Define each priority level with a one-sentence operational rule before classifying anything
Write a one-sentence decision rule for each priority type that defines membership criteria operationally before applying the types to any backlog.
Why This Is a Rule
Priority labels without operational definitions are subjective feelings disguised as classification. "Critical" means different things to different people and different things on different days. Without a definition, classification drifts toward whatever feels urgent in the moment — and everything feels urgent, so everything becomes "critical."
Operational decision rules make priority assignment testable: "Critical: if delayed by one day, someone outside our team is materially affected." Now "critical" has a verifiable criterion. A team member can check: "Would a one-day delay materially affect someone outside our team?" Yes → Critical. No → not Critical. Two people applying the same rule to the same item should reach the same classification.

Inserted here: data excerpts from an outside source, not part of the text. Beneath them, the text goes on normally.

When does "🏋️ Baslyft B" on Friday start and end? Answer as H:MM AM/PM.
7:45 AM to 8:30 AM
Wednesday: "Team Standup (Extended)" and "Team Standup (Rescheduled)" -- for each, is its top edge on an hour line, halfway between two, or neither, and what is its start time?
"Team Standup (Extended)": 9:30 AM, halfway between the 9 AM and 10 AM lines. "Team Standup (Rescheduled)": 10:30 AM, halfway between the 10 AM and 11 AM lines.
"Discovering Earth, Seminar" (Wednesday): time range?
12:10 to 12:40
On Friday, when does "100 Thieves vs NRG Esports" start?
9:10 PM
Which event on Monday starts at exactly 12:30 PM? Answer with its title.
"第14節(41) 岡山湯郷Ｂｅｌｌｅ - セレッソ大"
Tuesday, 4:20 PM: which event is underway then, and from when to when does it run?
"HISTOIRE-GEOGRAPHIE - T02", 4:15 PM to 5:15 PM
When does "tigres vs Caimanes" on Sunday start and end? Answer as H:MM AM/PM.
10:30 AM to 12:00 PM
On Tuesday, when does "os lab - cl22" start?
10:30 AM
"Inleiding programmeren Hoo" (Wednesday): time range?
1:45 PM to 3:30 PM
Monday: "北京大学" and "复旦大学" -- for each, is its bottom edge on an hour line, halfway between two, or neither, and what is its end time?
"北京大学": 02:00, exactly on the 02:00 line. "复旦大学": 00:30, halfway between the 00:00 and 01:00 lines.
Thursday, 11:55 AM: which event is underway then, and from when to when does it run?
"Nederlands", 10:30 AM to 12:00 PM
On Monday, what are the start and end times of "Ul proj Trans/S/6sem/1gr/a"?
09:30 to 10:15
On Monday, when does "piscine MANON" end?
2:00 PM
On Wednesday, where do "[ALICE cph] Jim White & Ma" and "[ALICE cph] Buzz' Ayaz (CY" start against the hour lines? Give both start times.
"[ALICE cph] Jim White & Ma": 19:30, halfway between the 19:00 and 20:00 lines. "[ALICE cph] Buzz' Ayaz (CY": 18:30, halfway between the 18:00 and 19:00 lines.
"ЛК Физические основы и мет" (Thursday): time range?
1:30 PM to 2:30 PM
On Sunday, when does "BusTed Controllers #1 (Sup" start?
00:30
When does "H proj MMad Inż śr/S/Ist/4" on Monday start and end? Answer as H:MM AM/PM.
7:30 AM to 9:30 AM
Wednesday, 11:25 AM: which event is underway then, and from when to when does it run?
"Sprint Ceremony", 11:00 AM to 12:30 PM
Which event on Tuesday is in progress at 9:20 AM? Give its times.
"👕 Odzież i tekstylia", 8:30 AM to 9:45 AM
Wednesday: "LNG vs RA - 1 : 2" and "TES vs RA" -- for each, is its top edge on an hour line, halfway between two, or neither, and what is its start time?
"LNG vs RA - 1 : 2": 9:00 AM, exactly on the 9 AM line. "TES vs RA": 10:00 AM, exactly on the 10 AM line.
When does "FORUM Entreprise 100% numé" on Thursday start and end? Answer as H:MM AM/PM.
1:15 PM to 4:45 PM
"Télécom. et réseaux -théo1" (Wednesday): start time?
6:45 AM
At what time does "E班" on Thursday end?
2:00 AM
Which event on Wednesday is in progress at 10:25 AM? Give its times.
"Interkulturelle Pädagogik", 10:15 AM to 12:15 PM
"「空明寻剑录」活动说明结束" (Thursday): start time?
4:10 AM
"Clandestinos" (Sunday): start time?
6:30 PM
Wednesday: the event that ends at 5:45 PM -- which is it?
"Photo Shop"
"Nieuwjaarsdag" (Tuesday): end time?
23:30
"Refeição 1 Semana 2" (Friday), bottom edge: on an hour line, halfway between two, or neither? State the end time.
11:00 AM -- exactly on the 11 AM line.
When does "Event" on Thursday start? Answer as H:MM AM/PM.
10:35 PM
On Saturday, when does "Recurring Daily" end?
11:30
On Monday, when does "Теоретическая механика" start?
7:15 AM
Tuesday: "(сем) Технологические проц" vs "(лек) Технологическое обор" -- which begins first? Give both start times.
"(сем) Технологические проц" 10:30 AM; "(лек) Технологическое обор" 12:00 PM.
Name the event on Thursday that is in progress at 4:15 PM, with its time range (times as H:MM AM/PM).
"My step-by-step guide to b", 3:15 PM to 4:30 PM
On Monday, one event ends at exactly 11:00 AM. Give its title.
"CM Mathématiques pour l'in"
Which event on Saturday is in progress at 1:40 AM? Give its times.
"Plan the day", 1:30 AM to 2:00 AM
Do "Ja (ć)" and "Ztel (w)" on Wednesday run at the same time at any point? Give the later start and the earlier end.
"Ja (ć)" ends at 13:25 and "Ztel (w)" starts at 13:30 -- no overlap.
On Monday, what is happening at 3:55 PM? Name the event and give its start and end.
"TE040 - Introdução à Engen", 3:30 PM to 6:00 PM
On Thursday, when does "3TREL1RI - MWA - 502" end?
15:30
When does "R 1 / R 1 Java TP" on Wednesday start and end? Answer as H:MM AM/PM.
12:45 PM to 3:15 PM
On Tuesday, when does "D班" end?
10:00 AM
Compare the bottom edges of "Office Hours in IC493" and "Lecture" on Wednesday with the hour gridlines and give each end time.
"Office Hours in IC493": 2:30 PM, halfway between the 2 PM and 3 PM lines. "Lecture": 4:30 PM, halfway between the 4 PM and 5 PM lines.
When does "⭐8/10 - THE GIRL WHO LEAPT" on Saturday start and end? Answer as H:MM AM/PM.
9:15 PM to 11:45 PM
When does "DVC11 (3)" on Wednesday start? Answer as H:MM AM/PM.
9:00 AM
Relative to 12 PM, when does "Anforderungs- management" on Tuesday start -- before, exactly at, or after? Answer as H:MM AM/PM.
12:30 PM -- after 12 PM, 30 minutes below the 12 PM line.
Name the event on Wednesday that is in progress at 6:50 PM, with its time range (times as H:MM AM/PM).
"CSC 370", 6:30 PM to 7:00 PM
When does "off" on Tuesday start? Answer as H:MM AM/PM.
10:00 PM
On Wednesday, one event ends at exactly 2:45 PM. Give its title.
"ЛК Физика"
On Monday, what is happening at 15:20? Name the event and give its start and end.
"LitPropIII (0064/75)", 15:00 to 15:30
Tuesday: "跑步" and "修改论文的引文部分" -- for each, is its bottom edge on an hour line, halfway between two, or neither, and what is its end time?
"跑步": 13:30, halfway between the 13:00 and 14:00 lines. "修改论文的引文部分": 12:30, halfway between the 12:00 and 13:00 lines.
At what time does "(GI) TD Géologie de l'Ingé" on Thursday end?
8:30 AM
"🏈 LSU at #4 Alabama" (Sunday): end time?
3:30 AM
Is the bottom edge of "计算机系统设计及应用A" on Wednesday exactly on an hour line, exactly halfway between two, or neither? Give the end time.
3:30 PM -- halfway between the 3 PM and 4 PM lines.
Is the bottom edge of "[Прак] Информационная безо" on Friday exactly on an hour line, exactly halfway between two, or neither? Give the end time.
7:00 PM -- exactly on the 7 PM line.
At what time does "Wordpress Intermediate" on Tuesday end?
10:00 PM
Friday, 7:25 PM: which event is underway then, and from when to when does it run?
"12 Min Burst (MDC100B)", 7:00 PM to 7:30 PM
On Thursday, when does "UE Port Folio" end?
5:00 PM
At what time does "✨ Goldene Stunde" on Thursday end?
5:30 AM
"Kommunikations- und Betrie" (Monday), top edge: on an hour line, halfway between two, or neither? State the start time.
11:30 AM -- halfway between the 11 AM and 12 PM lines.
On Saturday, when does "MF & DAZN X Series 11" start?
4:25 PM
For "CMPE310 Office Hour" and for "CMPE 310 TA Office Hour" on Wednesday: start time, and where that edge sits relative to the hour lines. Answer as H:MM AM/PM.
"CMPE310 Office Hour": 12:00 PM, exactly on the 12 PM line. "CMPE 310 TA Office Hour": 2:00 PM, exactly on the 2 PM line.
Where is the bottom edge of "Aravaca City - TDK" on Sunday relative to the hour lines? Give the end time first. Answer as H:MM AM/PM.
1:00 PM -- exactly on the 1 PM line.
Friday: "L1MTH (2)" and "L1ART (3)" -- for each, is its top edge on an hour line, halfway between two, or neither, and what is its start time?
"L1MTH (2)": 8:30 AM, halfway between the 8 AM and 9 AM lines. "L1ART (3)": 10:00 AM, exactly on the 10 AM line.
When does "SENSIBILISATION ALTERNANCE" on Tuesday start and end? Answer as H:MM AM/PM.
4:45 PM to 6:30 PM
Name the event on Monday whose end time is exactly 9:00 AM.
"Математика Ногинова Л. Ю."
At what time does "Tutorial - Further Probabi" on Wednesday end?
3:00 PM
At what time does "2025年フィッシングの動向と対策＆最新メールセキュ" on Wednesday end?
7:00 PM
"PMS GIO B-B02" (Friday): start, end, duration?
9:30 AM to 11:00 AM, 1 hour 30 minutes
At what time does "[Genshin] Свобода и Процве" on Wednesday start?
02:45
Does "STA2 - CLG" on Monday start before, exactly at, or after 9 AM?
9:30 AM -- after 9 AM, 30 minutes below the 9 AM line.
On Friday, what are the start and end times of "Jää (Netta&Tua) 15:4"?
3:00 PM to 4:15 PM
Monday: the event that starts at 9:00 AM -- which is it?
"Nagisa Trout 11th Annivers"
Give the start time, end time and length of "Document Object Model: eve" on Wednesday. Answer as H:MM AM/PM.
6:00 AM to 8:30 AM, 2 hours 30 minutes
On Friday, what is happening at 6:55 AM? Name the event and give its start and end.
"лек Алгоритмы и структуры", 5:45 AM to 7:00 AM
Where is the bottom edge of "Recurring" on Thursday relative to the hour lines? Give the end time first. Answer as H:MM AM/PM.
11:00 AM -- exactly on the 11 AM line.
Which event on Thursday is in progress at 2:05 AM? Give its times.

The rules must be written before classification begins, not refined during it. Writing rules during classification lets the items you're classifying influence the rule design — you unconsciously shape the definitions to match your intuitive priority sense, which defeats the purpose of having operational definitions.
When This Fires
- Setting up a priority system for a new project or backlog
- When existing priority labels are applied inconsistently across the team
- When "everything is critical" and the priority system has lost differentiation
- Before any triage session where items will be prioritized
Common Failure Mode
Writing definitions that are vague enough to allow subjective interpretation: "Critical: very important and time-sensitive." That's a synonym, not a definition. Operational: "Critical: if not resolved within 24 hours, revenue impact exceeds $X or user-facing functionality is degraded." The definition must include observable, verifiable criteria that don't require subjective assessment.
The Protocol
Before classifying any backlog: (1) List your priority levels (e.g., Critical, High, Medium, Low). (2) For each, write one sentence defining the membership criteria: "An item is [priority level] if [specific, verifiable condition]." (3) Test: can two people independently apply these rules to the same item and reach the same classification? If yes → the definitions are operational. If no → they're still vague. Sharpen until independent classification converges. (4) Post the definitions where they're visible during triage.